RECORDS SUPPLIED Start Marker

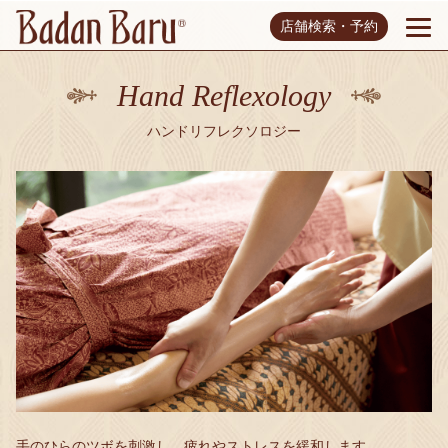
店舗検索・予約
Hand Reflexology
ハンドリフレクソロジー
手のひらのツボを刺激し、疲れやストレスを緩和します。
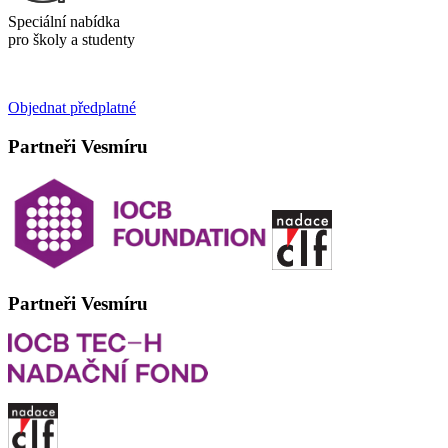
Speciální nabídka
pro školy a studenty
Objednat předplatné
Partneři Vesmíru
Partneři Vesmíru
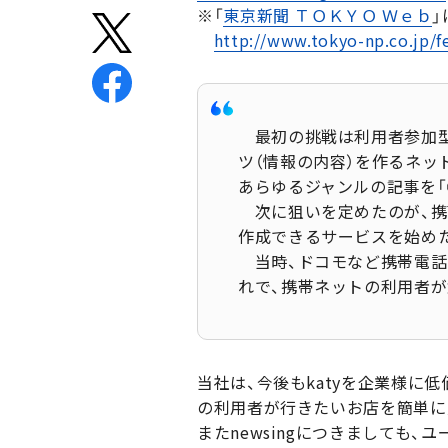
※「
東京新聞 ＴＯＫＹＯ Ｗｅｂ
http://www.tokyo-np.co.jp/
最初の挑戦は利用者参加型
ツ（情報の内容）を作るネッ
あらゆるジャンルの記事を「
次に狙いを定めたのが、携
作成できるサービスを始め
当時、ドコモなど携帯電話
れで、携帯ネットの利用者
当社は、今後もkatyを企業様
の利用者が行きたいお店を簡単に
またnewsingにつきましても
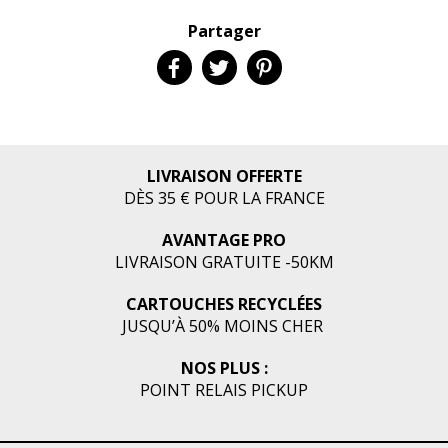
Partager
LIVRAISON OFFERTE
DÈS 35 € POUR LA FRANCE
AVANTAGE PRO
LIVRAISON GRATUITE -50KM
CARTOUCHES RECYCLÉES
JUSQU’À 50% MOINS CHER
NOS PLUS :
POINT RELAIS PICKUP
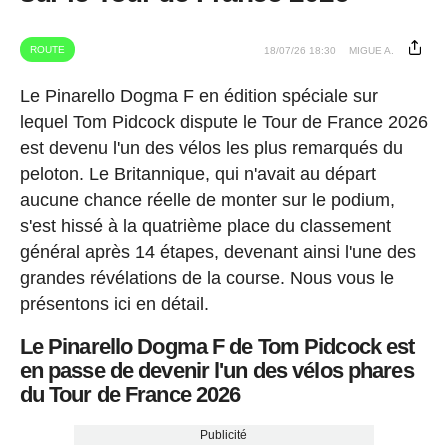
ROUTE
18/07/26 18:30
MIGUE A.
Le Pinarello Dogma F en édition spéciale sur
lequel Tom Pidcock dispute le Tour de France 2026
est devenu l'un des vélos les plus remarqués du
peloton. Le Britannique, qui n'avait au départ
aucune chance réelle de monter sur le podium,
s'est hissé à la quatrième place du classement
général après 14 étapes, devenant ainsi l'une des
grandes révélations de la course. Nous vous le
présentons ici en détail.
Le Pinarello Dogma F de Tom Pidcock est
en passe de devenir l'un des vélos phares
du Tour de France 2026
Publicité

RECORDS SUPPLIED End Marker
RECORDS SUPPLIED Start Marker

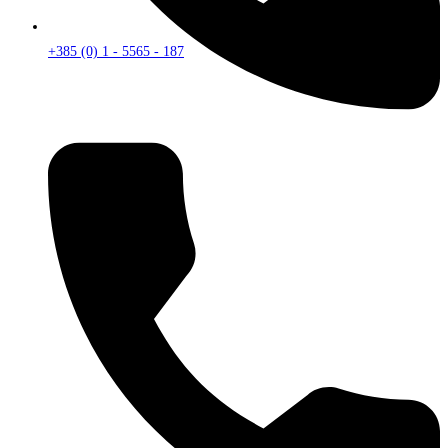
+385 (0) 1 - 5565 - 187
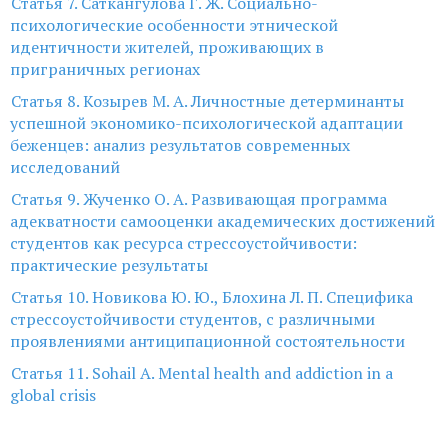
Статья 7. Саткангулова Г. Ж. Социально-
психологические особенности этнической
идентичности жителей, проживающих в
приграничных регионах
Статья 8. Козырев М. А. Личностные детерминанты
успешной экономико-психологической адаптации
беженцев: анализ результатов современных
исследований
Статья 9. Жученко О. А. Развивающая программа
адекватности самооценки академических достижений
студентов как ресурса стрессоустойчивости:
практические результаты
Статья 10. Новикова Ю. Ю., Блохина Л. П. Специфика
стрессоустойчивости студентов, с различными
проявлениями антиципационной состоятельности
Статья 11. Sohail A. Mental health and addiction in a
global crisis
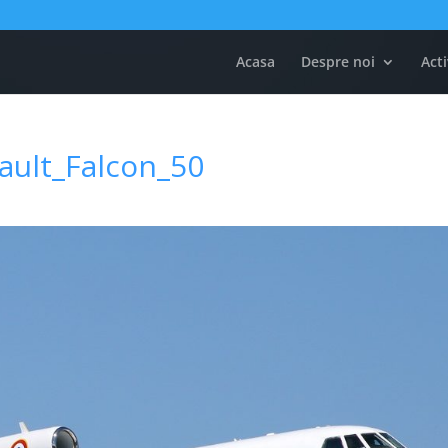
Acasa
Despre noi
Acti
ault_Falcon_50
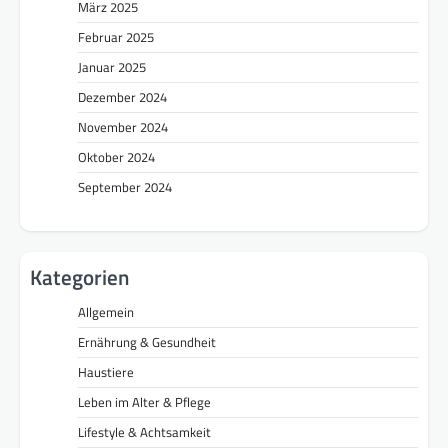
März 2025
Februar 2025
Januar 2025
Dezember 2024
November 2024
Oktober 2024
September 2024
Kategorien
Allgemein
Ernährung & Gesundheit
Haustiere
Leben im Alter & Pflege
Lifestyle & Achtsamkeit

RECORDS SUPPLIED End Marker

WHAT YOU NEED TO DO
Start at the line containing "ault_Falcon_50" above and stop at the line containing "Lifestyle & Achtsamkeit". Output those lines exactly, both included, but none of the pictures.

ANSWER AREA
ault_Falcon_50
März 2025
Februar 2025
Januar 2025
Dezember 2024
November 2024
Oktober 2024
September 2024
Kategorien
Allgemein
Ernährung & Gesundheit
Haustiere
Leben im Alter & Pflege
Lifestyle & Achtsamkeit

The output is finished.